Not thinking too much about it, she woke up her son and checked her phone only to find many unreturned calls from her father in-law and Chris’s friends.

“I soon found out that he was in hospital undergoing treatment. I needed to find out what had happened and so I dialed Chris’s number.”

The phone went unanswered before it finally became unreachable.

“And that is when another sister in-law called me up and told me Chris was dead.”

At that moment, Sheila recalls feeling like her world had been turned upside down. I couldn’t believe it.

“It seemed strange. I felt that Chris couldn’t have died just like that,” she says, her voice fading into a whisper.

 “I remember my son holding on tightly to my dress and I taking his hands, and marching out of the house while trying to make sense of everything.”

The truth

Sheila Wanyanga (30) with the portrait of her late husband Christopher Chieng Otiende . She was widowed two years ago at an inhuman incident when her husband was thrown out of a moving vehicle in Nairobi. [Collins Oduor, Standard]

Four in the morning found Sheila and her son at the airport boarding the first flight out to Nairobi.
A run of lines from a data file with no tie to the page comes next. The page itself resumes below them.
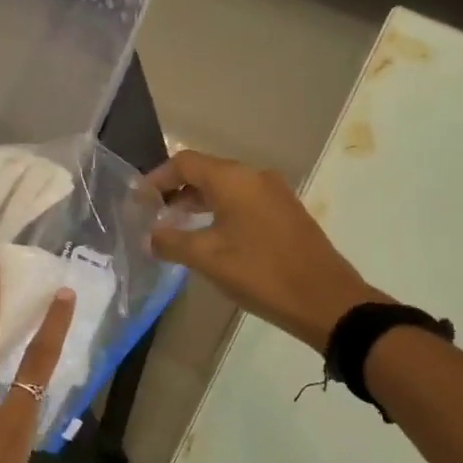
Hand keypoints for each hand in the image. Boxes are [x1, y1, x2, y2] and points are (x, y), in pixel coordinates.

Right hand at [148, 150, 385, 351]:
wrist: (325, 299)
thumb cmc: (261, 273)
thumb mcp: (207, 259)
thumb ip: (171, 242)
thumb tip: (149, 235)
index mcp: (234, 179)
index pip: (184, 162)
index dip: (157, 178)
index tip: (138, 200)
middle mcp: (255, 177)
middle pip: (206, 172)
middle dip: (175, 191)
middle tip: (152, 216)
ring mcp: (274, 194)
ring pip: (226, 189)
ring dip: (198, 204)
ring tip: (175, 229)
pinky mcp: (286, 214)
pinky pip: (244, 203)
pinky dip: (220, 213)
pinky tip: (210, 240)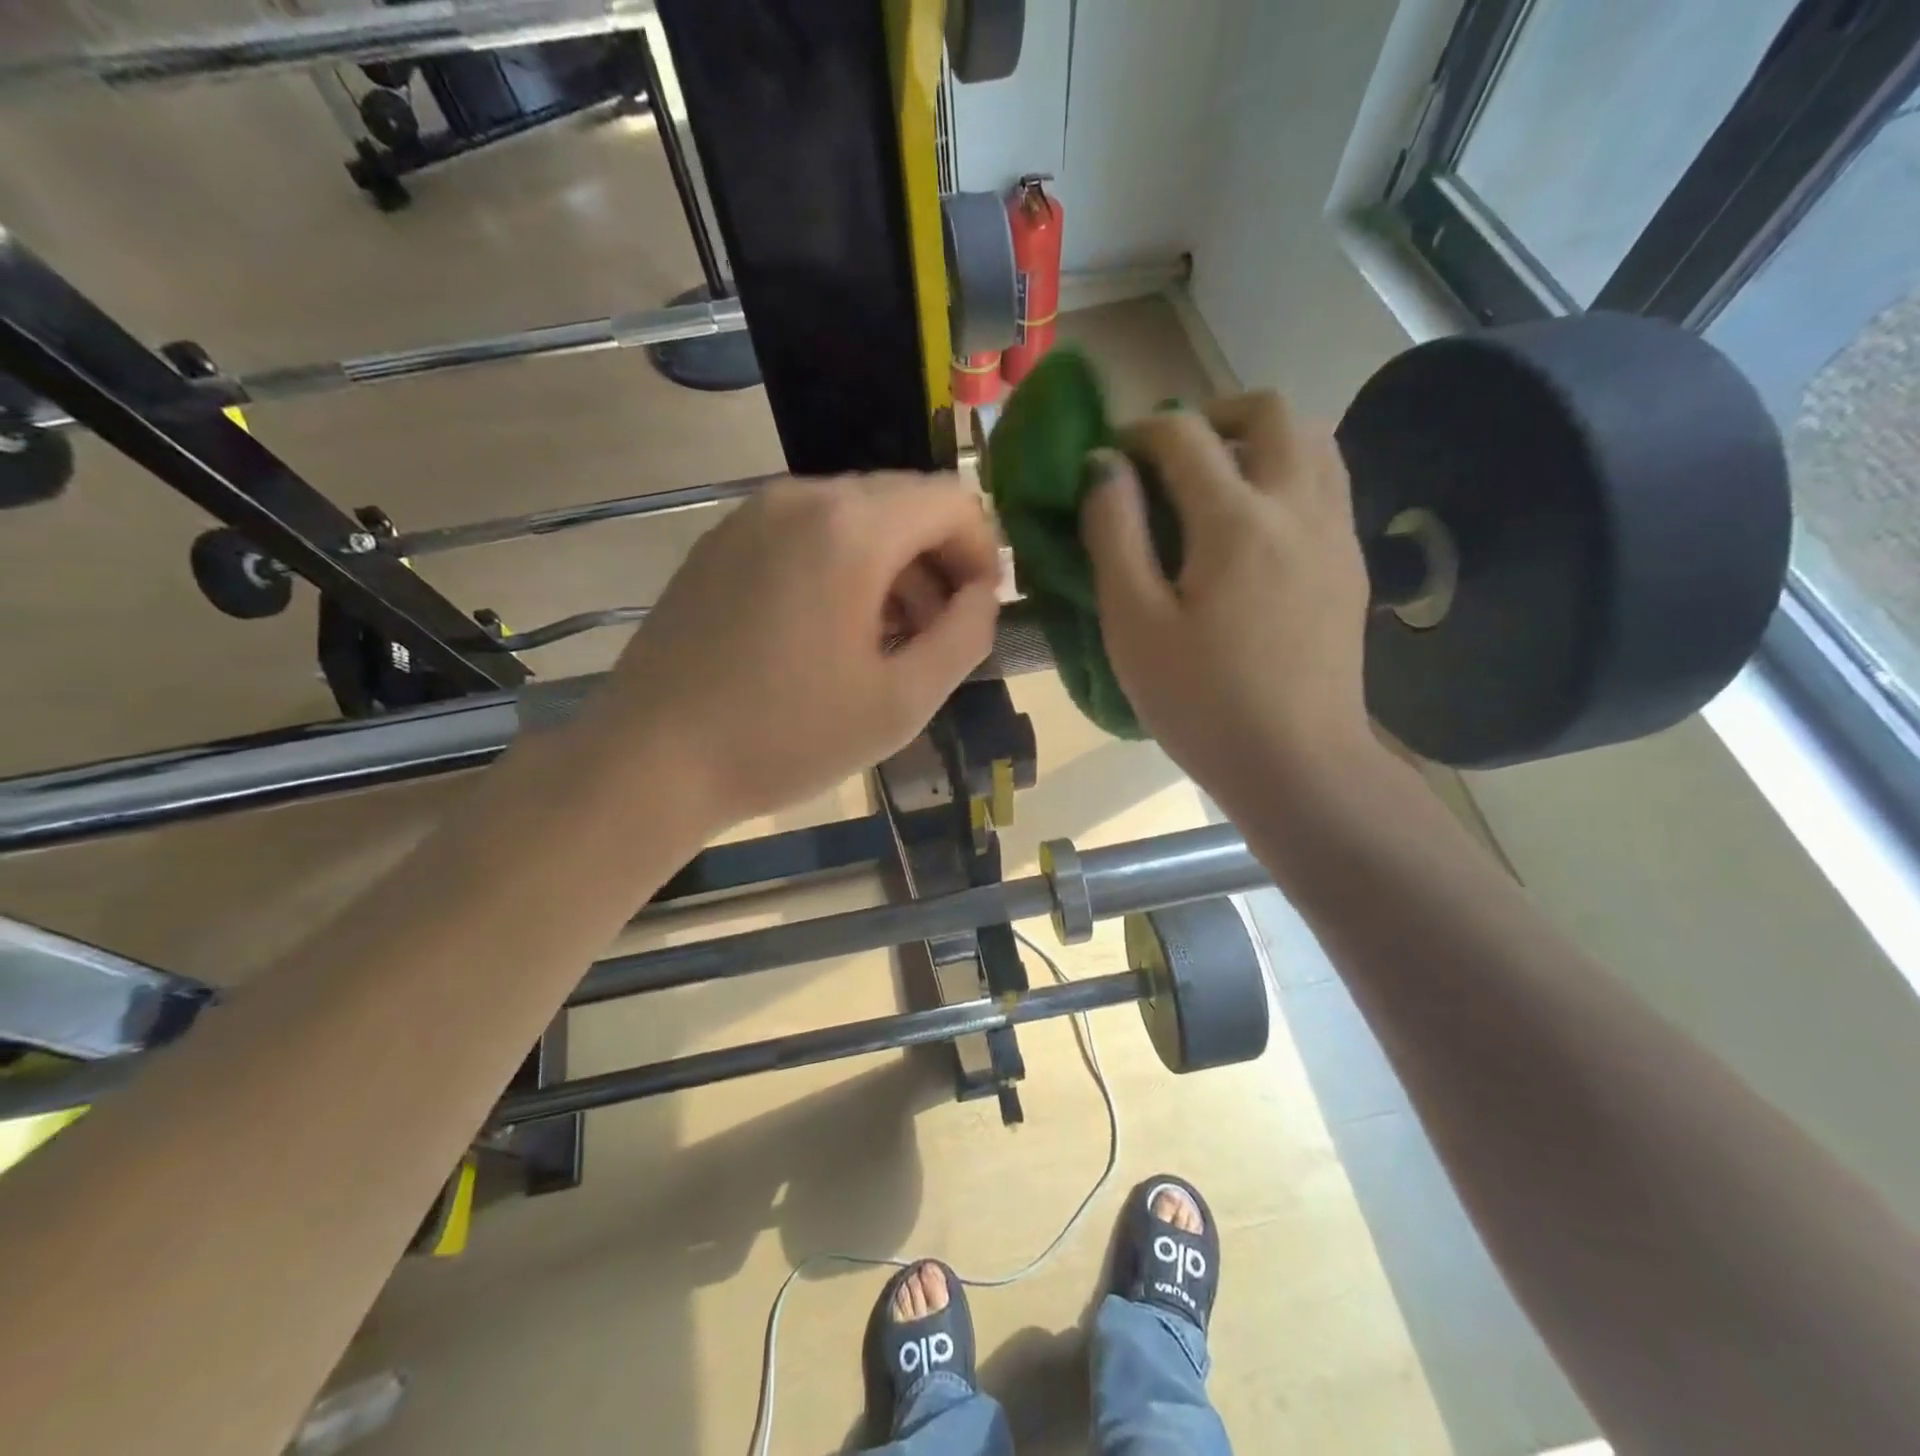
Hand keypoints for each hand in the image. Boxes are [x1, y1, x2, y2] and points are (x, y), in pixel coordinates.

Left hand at [585, 475, 1000, 829]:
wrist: (651, 761)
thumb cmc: (786, 736)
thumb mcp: (903, 701)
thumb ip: (966, 636)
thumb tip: (980, 596)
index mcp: (851, 527)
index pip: (952, 501)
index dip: (982, 553)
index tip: (977, 612)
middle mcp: (800, 497)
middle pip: (903, 503)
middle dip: (937, 562)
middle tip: (934, 636)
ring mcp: (751, 515)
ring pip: (853, 518)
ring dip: (890, 568)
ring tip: (884, 642)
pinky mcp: (719, 542)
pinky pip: (805, 534)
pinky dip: (840, 568)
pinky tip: (827, 633)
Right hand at [1080, 393, 1373, 799]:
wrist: (1297, 763)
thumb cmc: (1200, 702)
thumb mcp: (1133, 624)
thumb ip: (1113, 534)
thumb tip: (1104, 468)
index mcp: (1235, 520)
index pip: (1184, 435)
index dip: (1138, 433)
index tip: (1110, 460)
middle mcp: (1297, 505)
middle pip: (1267, 411)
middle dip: (1210, 416)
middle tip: (1170, 457)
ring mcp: (1335, 531)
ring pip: (1311, 439)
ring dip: (1258, 439)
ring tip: (1216, 482)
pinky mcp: (1351, 562)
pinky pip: (1327, 482)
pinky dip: (1287, 473)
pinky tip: (1255, 525)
Witnesses say that Chris, who resided in Nairobi’s South C estate, had boarded a Kenya Bus from town at 8pm. While he was planning to alight at bus stop, the driver failed to stop and drove on at high speed, ignoring Chris’s pleas to be allowed to alight.

This prompted Chris to confront the conductor. It was at this point, witnesses said, that that the conductor opened the door and pushed him off the moving bus and onto the road.
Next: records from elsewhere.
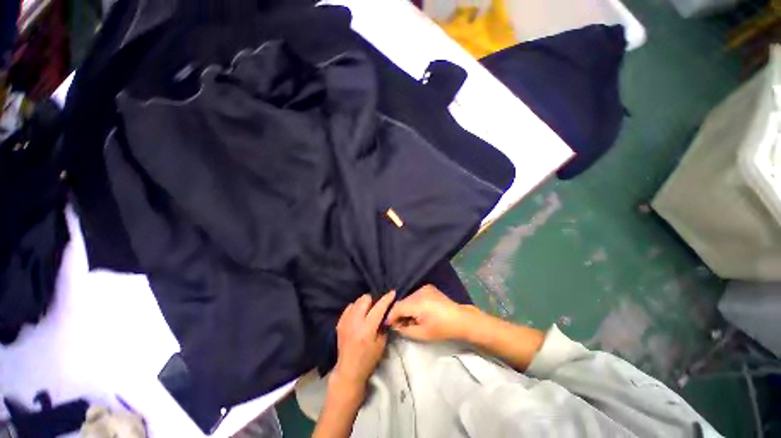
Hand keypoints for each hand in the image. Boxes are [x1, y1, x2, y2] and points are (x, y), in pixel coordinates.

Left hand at [331, 291, 395, 391]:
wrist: (348, 370)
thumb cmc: (368, 359)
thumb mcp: (381, 345)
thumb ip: (383, 326)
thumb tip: (385, 313)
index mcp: (367, 329)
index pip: (378, 308)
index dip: (387, 299)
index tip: (392, 292)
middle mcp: (355, 322)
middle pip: (365, 299)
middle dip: (373, 300)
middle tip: (377, 307)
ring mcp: (345, 321)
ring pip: (356, 301)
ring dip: (364, 304)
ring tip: (367, 311)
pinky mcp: (339, 323)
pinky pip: (349, 307)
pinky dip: (355, 308)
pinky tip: (358, 316)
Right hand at [385, 285, 475, 341]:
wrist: (460, 319)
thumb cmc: (442, 329)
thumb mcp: (421, 334)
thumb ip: (405, 329)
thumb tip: (395, 325)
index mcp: (418, 302)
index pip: (398, 307)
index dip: (391, 316)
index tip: (388, 325)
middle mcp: (419, 291)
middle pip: (402, 302)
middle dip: (399, 313)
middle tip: (399, 325)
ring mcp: (424, 288)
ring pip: (408, 298)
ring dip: (406, 308)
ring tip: (410, 319)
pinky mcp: (428, 287)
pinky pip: (415, 295)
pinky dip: (412, 303)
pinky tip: (417, 312)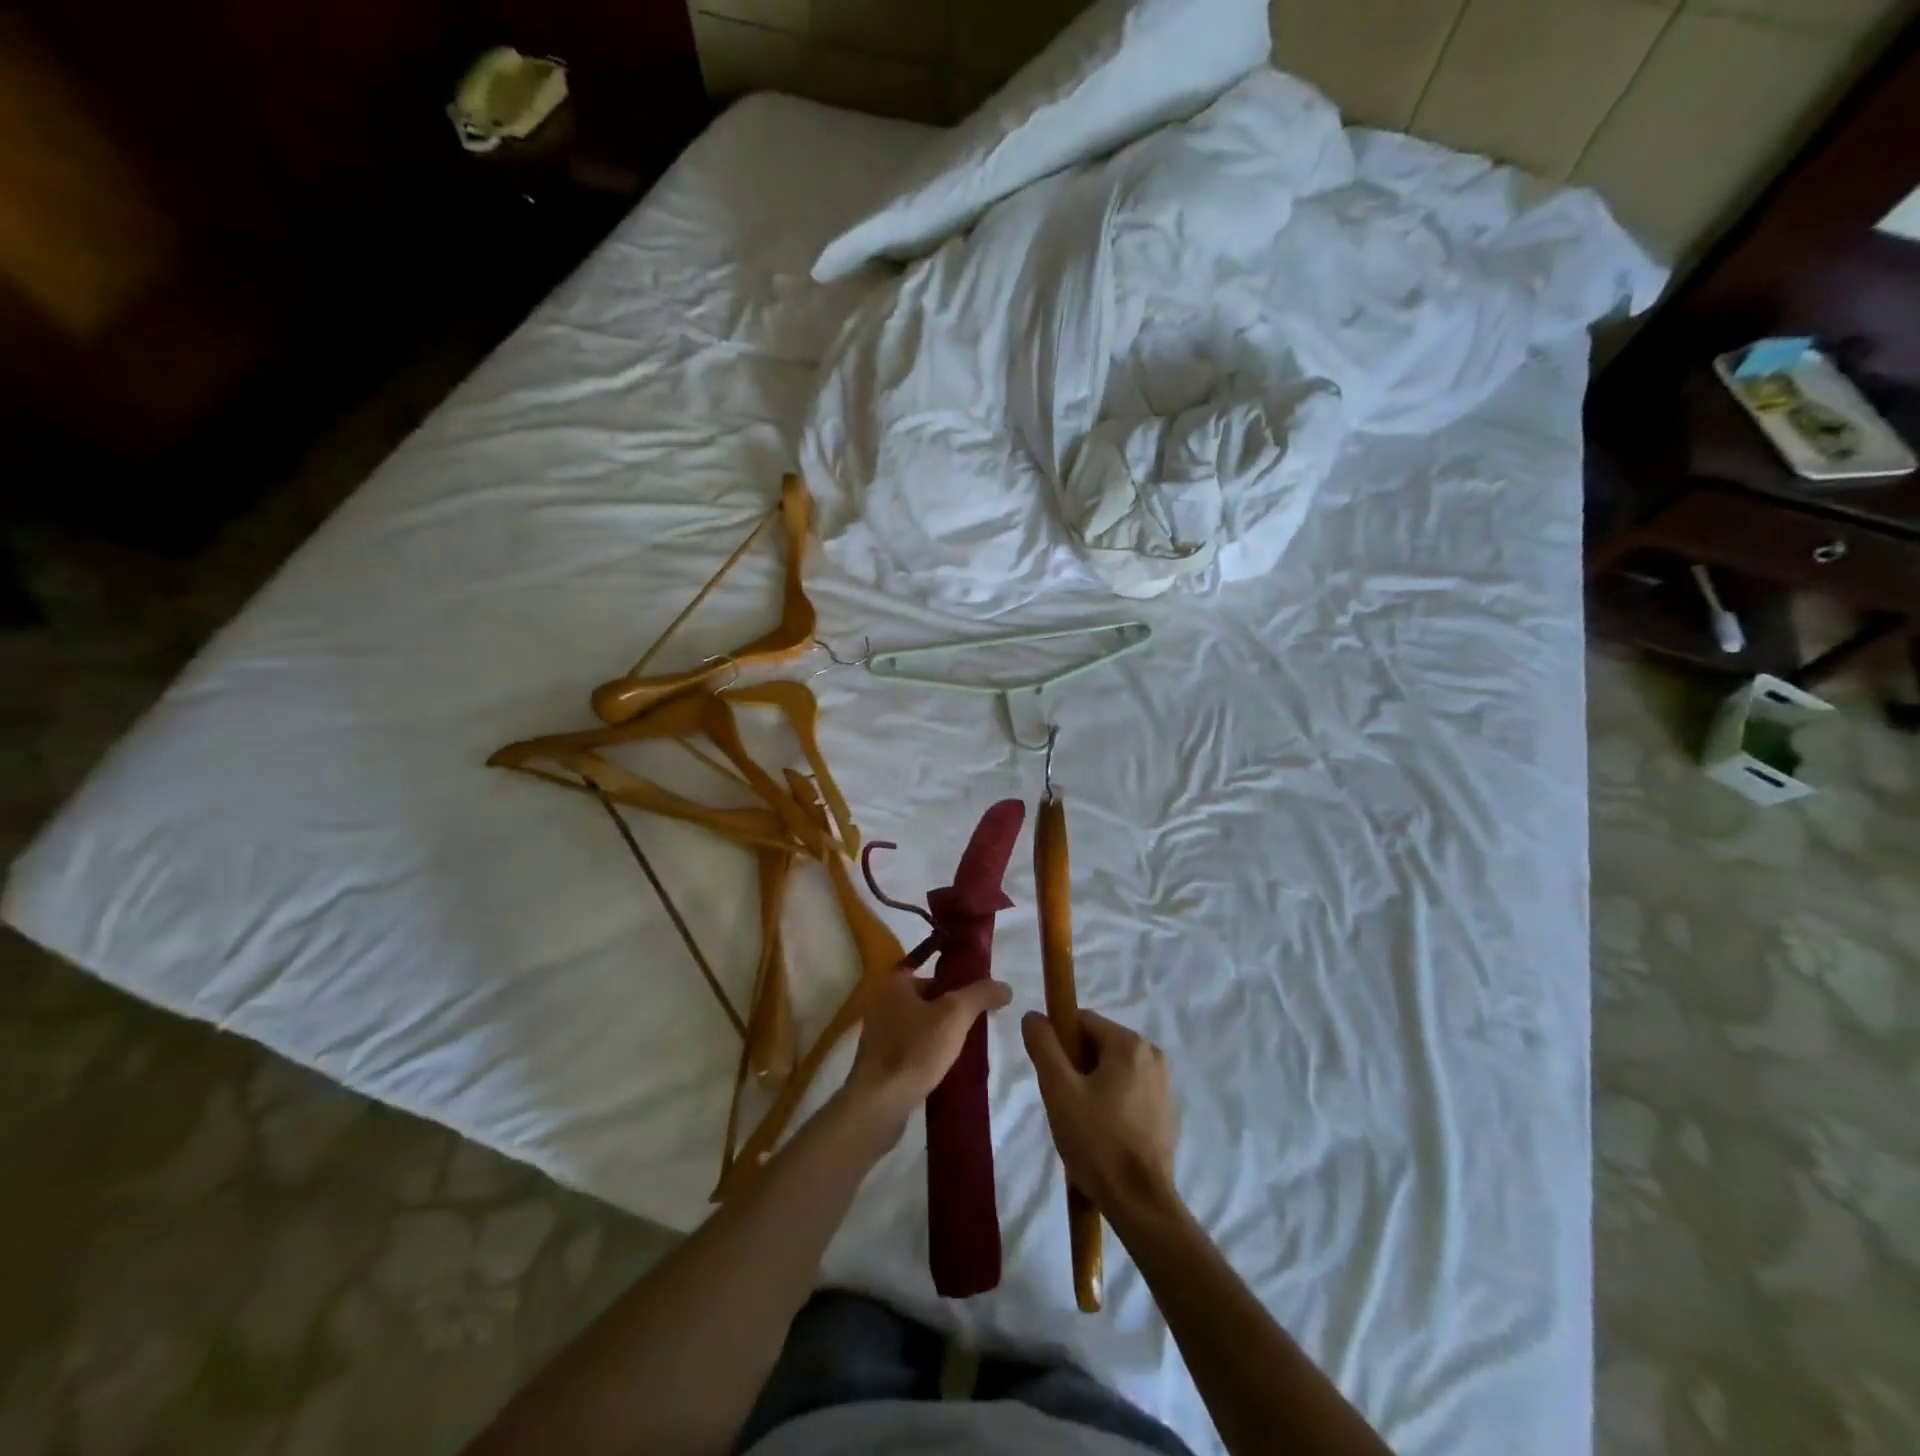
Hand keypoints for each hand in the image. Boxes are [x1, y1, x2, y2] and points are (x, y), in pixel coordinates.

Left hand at [843, 970, 1012, 1131]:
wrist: (879, 1103)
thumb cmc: (916, 1050)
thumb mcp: (955, 1014)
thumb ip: (980, 995)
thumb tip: (1005, 987)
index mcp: (896, 984)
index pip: (936, 976)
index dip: (961, 987)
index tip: (981, 1003)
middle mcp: (883, 1003)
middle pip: (929, 1002)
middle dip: (953, 1014)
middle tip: (978, 1029)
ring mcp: (878, 1035)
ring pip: (921, 1028)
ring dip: (941, 1037)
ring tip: (966, 1052)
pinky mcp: (879, 1063)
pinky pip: (911, 1051)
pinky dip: (927, 1056)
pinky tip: (945, 1070)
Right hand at [1022, 1010, 1179, 1224]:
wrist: (1141, 1205)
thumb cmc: (1097, 1142)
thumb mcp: (1059, 1090)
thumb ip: (1043, 1046)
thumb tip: (1033, 1016)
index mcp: (1129, 1043)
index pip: (1081, 1021)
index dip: (1058, 1042)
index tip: (1049, 1075)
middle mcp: (1151, 1054)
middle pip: (1097, 1044)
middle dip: (1074, 1066)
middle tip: (1062, 1102)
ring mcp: (1162, 1083)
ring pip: (1110, 1069)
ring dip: (1090, 1086)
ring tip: (1079, 1122)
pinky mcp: (1165, 1110)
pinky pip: (1127, 1090)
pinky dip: (1109, 1102)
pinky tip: (1100, 1134)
Chris fell face down onto the road and the bus sped off. Post-mortem results showed he died immediately.

A Good Samaritan looked at his documents and called his employer. That‘s how his family got the news.  

Justice denied?

‘‘I was angry and helpless at the thought of my husband being treated like an object which could be thrown out of a moving bus,” she says, her face irritated. 

While the matter was reported to the Industrial Police Station and the bus impounded while the driver and the conductor were arrested, they were released hours later. 

“So far nothing has been done. We have gone to the police station a couple of time and no one seems to care. The police claim there are no witnesses and there is nothing they can do.” 

The Kenya Bus Service denied that one of their buses – registration number KBB652G had caused the accident on December 2, 2016. 

A press release dated December 8, by Kenya Bus Service Ltd Management said Chris was not pushed out of the bus by the crew as alleged. 

“The information we have from passengers indicates that Mr Otiende was on phone and suddenly realised he had passed his stage, he stood up from his seat and headed towards the door. The conductor was still at the back issuing tickets,” read the statement.

The press release claimed Chris opened the door while the bus was in motion, and an argument ensued between him and some passengers seated near the door who were telling him to close the door since they were feeling cold. 

“Otiende abused the passenger in the scuffle as he tried to jump out. The passengers then pushed him out of the bus and he fell and was run over. The bus came to a stop and after realising what had happened, the passenger who had pushed Otiende got off the bus and ran away disappearing into the dark,” the statement read. 

Otiende’s relatives still believe it was the bus conductor who pushed their son to his death.

A widow’s reality

But it has been a double tragedy for Sheila as she is also fighting battles with her in-laws.

“They claim that Kennan is not Chris’s son each time wrangles revolving around money and property he left behind escalate,” she said.

Besides that, Sheila has had to seek counselling for suicidal thoughts. She sometimes has to remind herself that Chris is truly gone.

“I still think that someday, he will call me up in the morning like he used to. Sometimes that is what keeps me going,” she says.

Has she forgiven those who have caused her pain? I prod.

“It pains me that my husband will never get justice and someone will get away with murder, but I forgive the perpetrators,” she says stoically.